— А ну проваливай со своими идиотскими стихами! — потребовал дюжий детина из Канады.
— Но, мсье… Разве мои стихи вам… не нравятся? — Казалось, Троппауэр сейчас разрыдается.
— Глупее и скучнее не придумаешь… — рявкнул, потрясая кулаком, борец грек.
То, что за этим последовало, походило на дурной сон. Поэт закатил такую оплеуху борцу-профессионалу, что тот с треснутой челюстью врезался в столб и потерял сознание. Потом легким движением руки он отправил канадского лесоруба в объятия товарищей.
К плодотворно работающему поэту поспешило еще несколько придирчивых критиков… Все напрасно. Троппауэр расшвыривал их, словно щепки.
Солдаты смотрели на него в испуге.
Битва закончилась, поэт в одиночестве стоял посередине трюма и укоризненно разглядывал окружающих.
Кто— то стонал, но в общем было тихо.
Поэт вернулся на свое место, разгладил грязную стопку бумаг и благоговейно произнес:
— Гюмер Троппауэр. «Матушка, для сына-сироты, ты — путеводная звезда». Песнь первая…
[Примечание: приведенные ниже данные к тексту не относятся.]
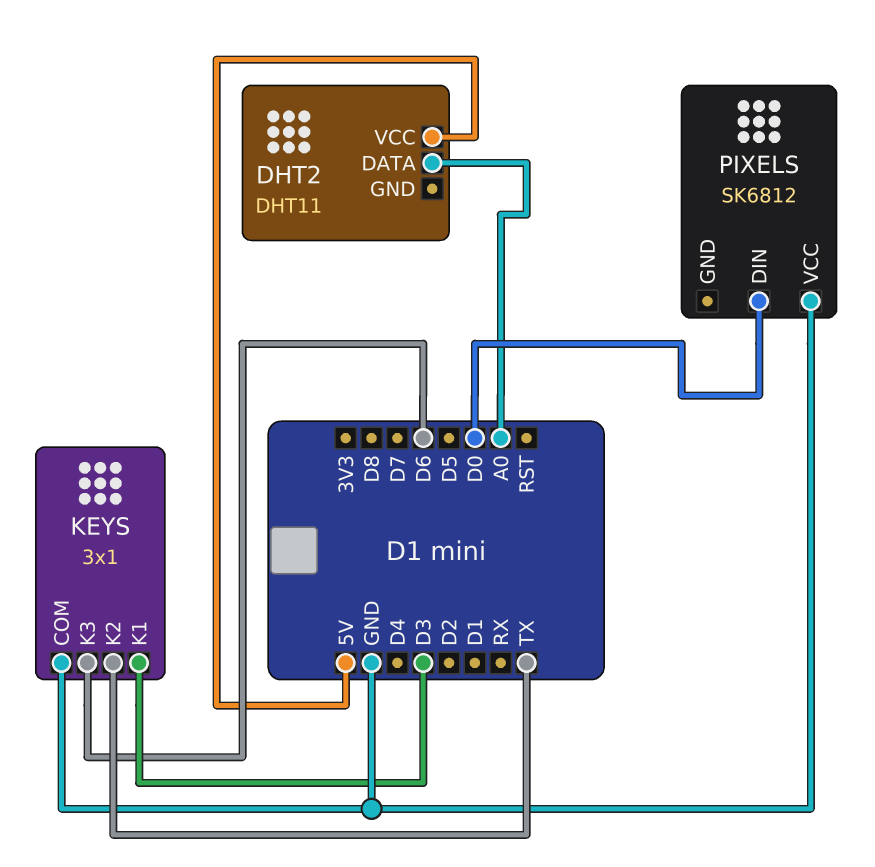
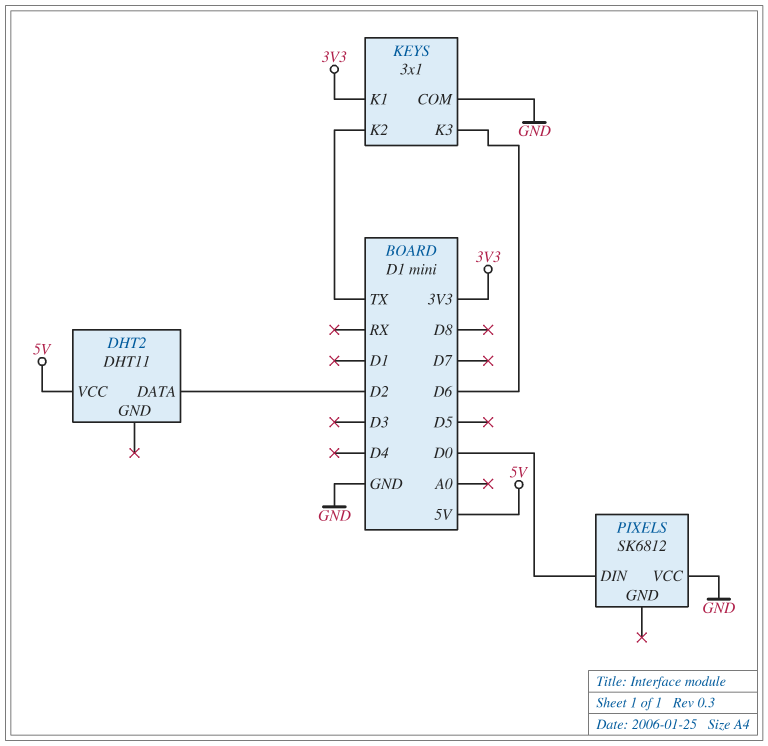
DHT2 pin DATA: A0 -> D2
KEYS pin K1: D3 -> 3V3

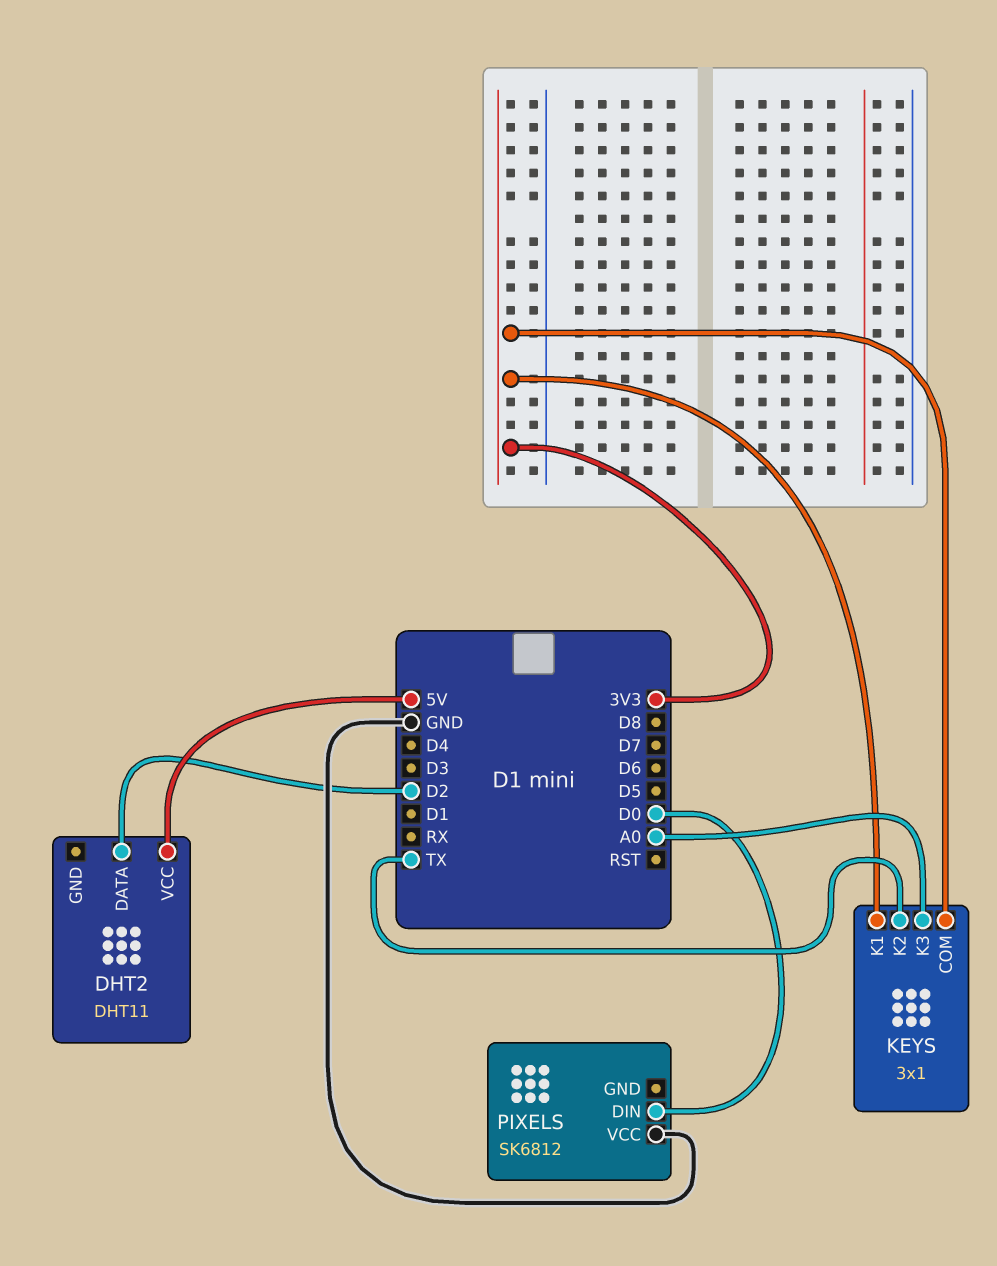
KEYS pin COM: GND -> 3V3
KEYS pin K3: D6 -> A0

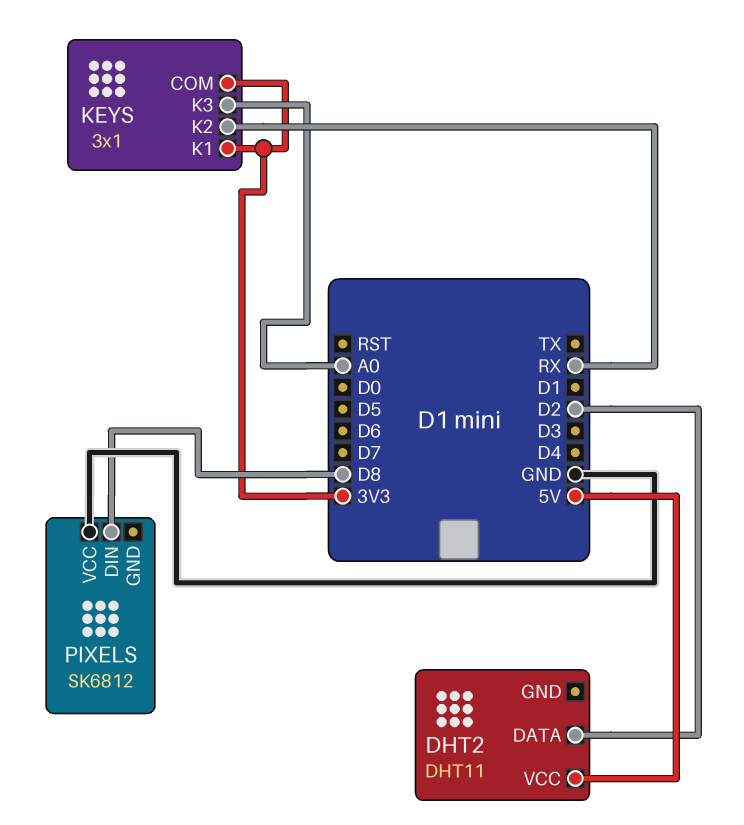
KEYS pin K2: TX -> RX
PIXELS pin DIN: D0 -> D8

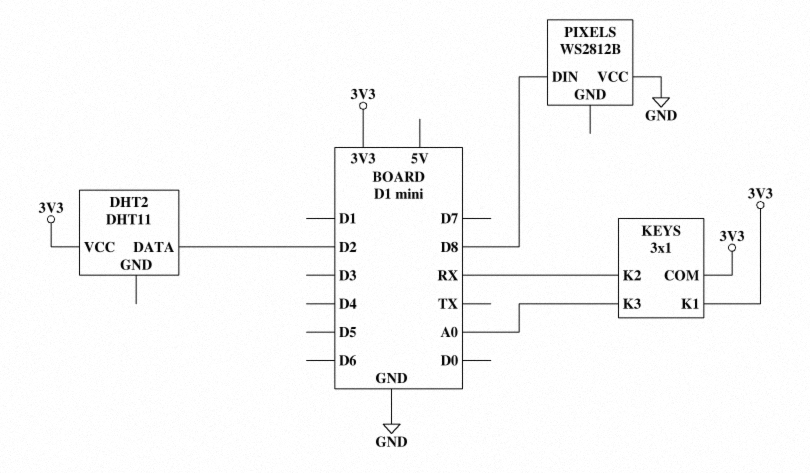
DHT2 pin VCC: 5V -> 3V3
PIXELS: SK6812 -> WS2812B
Легионеры слушали пространное стихотворение на двадцати двух страницах с неослабевающим вниманием.
Вдалеке показался Оран. Сквозь марево отвесных полуденных лучей смутно проступал африканский берег с разбросанными там-сям белыми домами-коробочками и пальмами.
— Строиться! — прокричал в трюм унтер-офицер. Все с вещами поднялись на палубу. Лейтенант у поручней разглядывал в подзорную трубу берег. Солдаты тоже впились взором в приближающуюся пристань. Вот она, Африка!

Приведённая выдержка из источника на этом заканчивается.